#### İstenen Görevler:
1. John Berger hakkındaki metinde “John Berger, 5 Kasım 1926 yılında” sözleriyle başlayan paragrafı, temel bilgilerini koruyarak daha kısa biçimde yeniden yazınız.
2. John Berger hakkındaki metinde “1940’lı yılların sonlarına” ifadesiyle başlayıp “Memorial Prize’ı kazandırdı.” ifadesine kadar süren kısmı olduğu gibi kopyalayınız.

#### Belge Bölümü:

▼

John Berger: Sanat Tarihine Damga Vurmuş Bir İsim
Döneminin en etkin sanat eleştirmenlerinden biri olarak anılan John Berger; sanat eleştirmenliği kimliğinin yanında başarılı bir roman, belgesel, senaryo yazarı, şair ve ayrıca ressam olarak da tanınmakta. Belki de dünya tarihinin en saygın ve vizyon sahibi entelektüel isimlerin biri olan John Berger ile benim ilk tanışmam ise son derece amatör düzeyde fotoğrafçılıkla ilgilenmem ve kendi perspektifime yeni boyutlar eklemek istemem sebebiyle “Bir Fotoğrafı Anlamak” isimli kitabını okumamla oldu. Bunun dışında kendisinin oldukça beğeni toplamış “Görme Biçimleri (Ways of Seeing)”, “Picasso’nun Başarısı ve Başarısızlığı (The Success and Failure of Picasso)”, “G.”, “Portreler (Portraits)” gibi birçok kitabının da olduğunu belirtmeliyim.
John Berger, 5 Kasım 1926 yılında Londra’da orta sınıf bir ailenin çocuğu olarak dünyaya geldi. Babası Stanley Berger, I. Dünya Savaşı’nda bir askeri birlikte görevliydi. Babası gibi John Berger da kısa süreliğine de olsa 1944-1946 yılları arasında orduda görev almış daha sonra ise askeri hayatın kendine hiç uygun olmadığını keşfetmesiyle birlikte ve üstleriyle yaşadığı anlaşmazlıklar sonucunda İrlanda’ya gitti ve böylelikle askeri kariyerini noktaladı. Askeri alanda geçen iki yılın ardından ise Chelsea School of Art’a ve Central School of Art’a kayıt olarak eğitim aldıktan sonra kariyerine ressam olarak başlamış oldu.
1940’lı yılların sonlarına doğru Londra’nın çeşitli şehirlerindeki sergilerde John Berger’ın çalışmaları yer aldı. 1948-1955 yılları arasında ise resim dersleri vermeye başladı ve sanat eleştirmenliğine de adım attı. 1958 yılında ise ilk romanı olan “Zamanımızın Bir Ressamı (A Painter of Our Time)” yayınlandı fakat iki hafta gibi çok kısa bir süre içinde geri toplatıldı. Daha sonra ise 20. yüzyıl sanatının en iyi bilinen isimlerinden biri olan Pablo Picasso hakkında, o dönemin en detaylı incelemelerinden biri olarak anılan “Picasso’nun Başarısı ve Başarısızlığı (The Success and Failure of Picasso)” isimli kitabı yayınlandı. 1972 yılında yayınlanan “G.” isimli deneysel kitabı ise John Berger’a prestijli ödüllerden olan Booker Prize’ı ve James Tait Black Memorial Prize’ı kazandırdı.

▲

#### Sağlanan Veriler:

▼

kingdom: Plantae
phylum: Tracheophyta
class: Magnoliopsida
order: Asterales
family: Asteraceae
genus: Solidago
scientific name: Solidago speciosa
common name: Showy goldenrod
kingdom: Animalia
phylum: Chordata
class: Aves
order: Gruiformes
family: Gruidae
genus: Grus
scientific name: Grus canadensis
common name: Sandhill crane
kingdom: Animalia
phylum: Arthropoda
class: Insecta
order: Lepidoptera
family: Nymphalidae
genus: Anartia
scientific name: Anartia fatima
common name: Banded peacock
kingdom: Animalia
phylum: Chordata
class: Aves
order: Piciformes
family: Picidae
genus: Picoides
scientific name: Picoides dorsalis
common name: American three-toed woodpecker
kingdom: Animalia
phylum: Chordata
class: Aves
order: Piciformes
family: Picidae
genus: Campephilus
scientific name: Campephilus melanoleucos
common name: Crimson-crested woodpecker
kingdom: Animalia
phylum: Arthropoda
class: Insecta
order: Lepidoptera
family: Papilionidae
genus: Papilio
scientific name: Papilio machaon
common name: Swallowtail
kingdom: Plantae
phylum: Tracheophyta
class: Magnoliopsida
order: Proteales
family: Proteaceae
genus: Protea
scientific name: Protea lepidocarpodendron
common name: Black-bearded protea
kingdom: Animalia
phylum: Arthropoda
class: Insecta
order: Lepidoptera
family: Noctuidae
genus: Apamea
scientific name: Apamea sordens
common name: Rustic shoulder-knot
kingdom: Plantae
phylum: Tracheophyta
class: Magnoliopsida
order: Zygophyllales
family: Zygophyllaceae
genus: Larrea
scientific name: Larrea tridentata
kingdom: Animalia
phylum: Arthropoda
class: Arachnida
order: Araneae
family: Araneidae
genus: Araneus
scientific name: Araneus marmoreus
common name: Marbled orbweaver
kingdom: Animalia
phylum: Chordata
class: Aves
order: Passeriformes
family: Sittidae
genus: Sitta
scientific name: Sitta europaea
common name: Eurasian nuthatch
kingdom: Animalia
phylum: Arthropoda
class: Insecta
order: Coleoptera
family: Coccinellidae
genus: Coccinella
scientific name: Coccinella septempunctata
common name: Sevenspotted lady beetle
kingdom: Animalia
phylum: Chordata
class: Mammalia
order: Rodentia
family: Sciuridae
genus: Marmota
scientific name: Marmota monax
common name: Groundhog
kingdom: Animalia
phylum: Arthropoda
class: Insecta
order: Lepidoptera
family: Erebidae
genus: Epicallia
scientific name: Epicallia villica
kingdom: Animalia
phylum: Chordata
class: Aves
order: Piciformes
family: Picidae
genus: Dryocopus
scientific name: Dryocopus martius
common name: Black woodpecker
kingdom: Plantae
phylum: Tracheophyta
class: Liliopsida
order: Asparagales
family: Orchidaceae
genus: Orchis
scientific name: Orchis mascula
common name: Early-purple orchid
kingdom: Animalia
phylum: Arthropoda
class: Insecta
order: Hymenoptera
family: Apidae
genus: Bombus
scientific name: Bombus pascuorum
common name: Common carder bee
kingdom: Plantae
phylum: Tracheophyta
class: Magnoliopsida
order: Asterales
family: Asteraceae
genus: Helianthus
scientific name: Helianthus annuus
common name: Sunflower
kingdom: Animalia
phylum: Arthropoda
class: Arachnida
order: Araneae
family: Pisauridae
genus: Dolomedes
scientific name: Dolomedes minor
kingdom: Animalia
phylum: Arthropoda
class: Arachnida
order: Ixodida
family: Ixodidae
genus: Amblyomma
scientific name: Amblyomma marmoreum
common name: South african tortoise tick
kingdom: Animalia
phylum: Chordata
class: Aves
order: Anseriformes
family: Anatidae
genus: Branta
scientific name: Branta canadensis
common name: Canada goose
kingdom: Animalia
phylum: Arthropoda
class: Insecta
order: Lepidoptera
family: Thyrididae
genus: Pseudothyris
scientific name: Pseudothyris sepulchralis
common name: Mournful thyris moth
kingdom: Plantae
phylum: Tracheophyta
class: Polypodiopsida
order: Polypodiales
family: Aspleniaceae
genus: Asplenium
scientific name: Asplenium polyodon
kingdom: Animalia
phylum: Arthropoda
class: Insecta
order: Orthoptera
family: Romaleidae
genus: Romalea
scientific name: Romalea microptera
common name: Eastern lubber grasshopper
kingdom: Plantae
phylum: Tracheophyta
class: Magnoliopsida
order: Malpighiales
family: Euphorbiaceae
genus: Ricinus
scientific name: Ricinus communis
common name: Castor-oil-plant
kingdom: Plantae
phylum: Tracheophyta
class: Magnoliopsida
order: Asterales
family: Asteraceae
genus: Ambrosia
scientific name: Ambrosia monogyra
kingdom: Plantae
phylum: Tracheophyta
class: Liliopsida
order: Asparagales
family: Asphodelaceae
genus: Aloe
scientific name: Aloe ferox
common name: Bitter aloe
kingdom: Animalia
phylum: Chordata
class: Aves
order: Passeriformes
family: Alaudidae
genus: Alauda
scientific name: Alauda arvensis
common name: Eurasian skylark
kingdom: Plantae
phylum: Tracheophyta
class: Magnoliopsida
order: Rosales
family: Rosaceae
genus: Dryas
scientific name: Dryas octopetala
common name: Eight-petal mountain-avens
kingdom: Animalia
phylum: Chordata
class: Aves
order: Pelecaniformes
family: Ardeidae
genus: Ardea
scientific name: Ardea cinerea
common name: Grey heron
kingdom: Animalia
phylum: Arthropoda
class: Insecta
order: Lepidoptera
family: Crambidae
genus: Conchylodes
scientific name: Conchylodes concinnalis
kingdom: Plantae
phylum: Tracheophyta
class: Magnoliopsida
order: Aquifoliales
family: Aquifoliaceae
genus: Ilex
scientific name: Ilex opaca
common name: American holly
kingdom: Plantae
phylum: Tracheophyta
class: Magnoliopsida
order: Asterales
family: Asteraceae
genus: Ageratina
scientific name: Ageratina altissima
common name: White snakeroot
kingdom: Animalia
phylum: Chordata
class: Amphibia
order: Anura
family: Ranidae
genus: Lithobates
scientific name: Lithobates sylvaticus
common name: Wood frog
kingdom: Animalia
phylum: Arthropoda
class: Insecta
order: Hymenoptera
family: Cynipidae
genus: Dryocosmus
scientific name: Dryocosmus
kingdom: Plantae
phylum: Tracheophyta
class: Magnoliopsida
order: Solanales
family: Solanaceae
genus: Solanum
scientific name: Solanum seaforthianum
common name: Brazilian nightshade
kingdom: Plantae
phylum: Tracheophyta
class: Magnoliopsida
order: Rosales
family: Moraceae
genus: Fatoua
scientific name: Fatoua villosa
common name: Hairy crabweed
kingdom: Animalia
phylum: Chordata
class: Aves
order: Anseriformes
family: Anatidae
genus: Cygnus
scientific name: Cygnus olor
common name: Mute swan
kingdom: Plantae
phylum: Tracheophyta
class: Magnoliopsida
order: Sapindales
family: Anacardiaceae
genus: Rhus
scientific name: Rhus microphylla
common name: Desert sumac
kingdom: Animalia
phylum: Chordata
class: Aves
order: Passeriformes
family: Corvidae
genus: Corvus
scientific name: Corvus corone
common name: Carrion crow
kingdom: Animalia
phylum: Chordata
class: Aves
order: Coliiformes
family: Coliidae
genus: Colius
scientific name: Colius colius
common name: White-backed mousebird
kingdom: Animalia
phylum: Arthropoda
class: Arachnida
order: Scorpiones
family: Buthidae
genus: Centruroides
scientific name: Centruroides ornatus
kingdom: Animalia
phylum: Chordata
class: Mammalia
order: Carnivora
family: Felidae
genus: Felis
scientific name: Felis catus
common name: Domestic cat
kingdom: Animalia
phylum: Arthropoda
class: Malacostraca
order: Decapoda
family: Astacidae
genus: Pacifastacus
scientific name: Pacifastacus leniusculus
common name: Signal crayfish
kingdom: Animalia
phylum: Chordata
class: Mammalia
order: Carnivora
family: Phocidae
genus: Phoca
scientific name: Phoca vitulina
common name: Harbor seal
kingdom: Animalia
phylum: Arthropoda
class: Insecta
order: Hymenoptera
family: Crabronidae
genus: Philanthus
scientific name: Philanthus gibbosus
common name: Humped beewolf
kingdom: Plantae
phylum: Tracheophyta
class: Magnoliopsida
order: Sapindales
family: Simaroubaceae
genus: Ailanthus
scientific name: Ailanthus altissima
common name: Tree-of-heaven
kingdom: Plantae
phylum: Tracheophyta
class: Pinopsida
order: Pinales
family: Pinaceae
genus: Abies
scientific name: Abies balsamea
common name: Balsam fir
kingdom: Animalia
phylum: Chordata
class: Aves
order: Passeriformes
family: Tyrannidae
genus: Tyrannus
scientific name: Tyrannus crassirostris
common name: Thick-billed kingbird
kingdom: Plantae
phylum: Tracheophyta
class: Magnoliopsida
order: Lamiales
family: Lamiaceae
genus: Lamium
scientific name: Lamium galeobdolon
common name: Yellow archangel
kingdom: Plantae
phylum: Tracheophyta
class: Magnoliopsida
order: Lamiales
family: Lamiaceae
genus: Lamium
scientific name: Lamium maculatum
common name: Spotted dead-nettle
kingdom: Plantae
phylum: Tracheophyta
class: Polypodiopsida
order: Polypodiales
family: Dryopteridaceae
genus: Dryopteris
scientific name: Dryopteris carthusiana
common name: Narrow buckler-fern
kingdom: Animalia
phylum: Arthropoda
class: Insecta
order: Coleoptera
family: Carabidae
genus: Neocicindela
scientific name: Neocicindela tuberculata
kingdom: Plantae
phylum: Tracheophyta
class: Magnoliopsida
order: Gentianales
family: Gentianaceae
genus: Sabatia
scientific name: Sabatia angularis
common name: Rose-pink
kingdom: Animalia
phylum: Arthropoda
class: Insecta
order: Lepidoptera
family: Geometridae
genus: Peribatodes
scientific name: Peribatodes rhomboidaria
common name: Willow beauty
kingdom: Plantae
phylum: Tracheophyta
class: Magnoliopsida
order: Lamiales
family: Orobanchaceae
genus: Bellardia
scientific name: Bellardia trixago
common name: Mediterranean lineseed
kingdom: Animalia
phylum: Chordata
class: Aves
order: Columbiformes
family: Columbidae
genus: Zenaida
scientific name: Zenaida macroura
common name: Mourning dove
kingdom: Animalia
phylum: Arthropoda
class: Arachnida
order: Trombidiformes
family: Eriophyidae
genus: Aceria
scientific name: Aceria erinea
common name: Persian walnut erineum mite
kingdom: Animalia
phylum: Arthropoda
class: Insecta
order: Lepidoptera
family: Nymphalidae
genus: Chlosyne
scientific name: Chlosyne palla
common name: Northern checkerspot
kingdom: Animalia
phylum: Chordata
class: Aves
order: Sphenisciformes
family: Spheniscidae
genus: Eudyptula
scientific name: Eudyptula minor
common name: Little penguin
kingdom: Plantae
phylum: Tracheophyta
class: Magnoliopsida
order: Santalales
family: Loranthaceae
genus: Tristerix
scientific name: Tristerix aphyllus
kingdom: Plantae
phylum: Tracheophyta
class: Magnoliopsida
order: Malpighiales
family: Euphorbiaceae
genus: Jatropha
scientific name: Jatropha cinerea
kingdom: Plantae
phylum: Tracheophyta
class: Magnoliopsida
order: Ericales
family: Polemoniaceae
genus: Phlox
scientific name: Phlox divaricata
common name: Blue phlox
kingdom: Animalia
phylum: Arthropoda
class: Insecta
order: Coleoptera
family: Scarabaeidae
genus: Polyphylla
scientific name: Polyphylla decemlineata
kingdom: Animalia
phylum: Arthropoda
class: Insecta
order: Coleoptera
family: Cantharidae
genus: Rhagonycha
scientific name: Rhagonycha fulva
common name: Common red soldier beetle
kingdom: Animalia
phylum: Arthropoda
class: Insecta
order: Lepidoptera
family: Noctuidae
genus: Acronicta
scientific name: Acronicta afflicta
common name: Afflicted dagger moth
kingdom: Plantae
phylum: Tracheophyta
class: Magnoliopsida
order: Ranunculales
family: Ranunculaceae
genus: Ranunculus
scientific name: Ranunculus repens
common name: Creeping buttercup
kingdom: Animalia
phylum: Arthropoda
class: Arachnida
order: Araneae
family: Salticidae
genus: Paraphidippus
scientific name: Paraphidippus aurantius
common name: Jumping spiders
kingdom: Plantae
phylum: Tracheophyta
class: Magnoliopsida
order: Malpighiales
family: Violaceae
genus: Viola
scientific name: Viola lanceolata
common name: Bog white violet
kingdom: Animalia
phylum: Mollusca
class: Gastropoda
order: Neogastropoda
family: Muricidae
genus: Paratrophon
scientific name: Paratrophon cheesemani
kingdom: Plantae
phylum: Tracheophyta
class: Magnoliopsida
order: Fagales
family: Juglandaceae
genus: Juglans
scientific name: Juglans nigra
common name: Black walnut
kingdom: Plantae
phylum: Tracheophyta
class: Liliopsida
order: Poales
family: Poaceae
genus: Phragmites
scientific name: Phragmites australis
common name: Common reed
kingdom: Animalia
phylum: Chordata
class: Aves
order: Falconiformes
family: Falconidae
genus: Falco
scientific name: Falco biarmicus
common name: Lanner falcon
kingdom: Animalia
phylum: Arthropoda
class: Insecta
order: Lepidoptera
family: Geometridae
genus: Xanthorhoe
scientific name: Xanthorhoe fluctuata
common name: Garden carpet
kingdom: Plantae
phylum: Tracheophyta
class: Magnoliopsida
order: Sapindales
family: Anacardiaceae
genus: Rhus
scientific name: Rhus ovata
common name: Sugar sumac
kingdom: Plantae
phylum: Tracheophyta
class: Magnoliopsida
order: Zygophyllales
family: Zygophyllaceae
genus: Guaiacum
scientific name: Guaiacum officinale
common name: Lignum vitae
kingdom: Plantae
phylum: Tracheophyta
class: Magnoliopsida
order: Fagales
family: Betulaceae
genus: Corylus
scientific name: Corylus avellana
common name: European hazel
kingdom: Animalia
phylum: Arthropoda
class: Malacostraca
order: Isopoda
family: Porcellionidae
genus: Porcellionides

▲

#### Problem Çözümleri:
1. John Berger, 5 Kasım 1926'da Londra'da orta sınıf bir ailede doğdu. Babası Stanley Berger, I. Dünya Savaşı'nda bir askeri birlikte görevliydi. Kendisi 1944-1946 yılları arasında orduda görev yaptı. Askeri hayatın kendisine uygun olmadığını görünce ve üstleriyle anlaşmazlıklar yaşayınca İrlanda'ya gitti ve askeri kariyerini sonlandırdı. Ardından Chelsea School of Art ile Central School of Art'ta eğitim aldı ve kariyerine ressam olarak başladı.

2.
1940’lı yılların sonlarına doğru Londra’nın çeşitli şehirlerindeki sergilerde John Berger’ın çalışmaları yer aldı. 1948-1955 yılları arasında ise resim dersleri vermeye başladı ve sanat eleştirmenliğine de adım attı. 1958 yılında ise ilk romanı olan “Zamanımızın Bir Ressamı (A Painter of Our Time)” yayınlandı fakat iki hafta gibi çok kısa bir süre içinde geri toplatıldı. Daha sonra ise 20. yüzyıl sanatının en iyi bilinen isimlerinden biri olan Pablo Picasso hakkında, o dönemin en detaylı incelemelerinden biri olarak anılan “Picasso’nun Başarısı ve Başarısızlığı (The Success and Failure of Picasso)” isimli kitabı yayınlandı. 1972 yılında yayınlanan “G.” isimli deneysel kitabı ise John Berger’a prestijli ödüllerden olan Booker Prize’ı ve James Tait Black Memorial Prize’ı kazandırdı.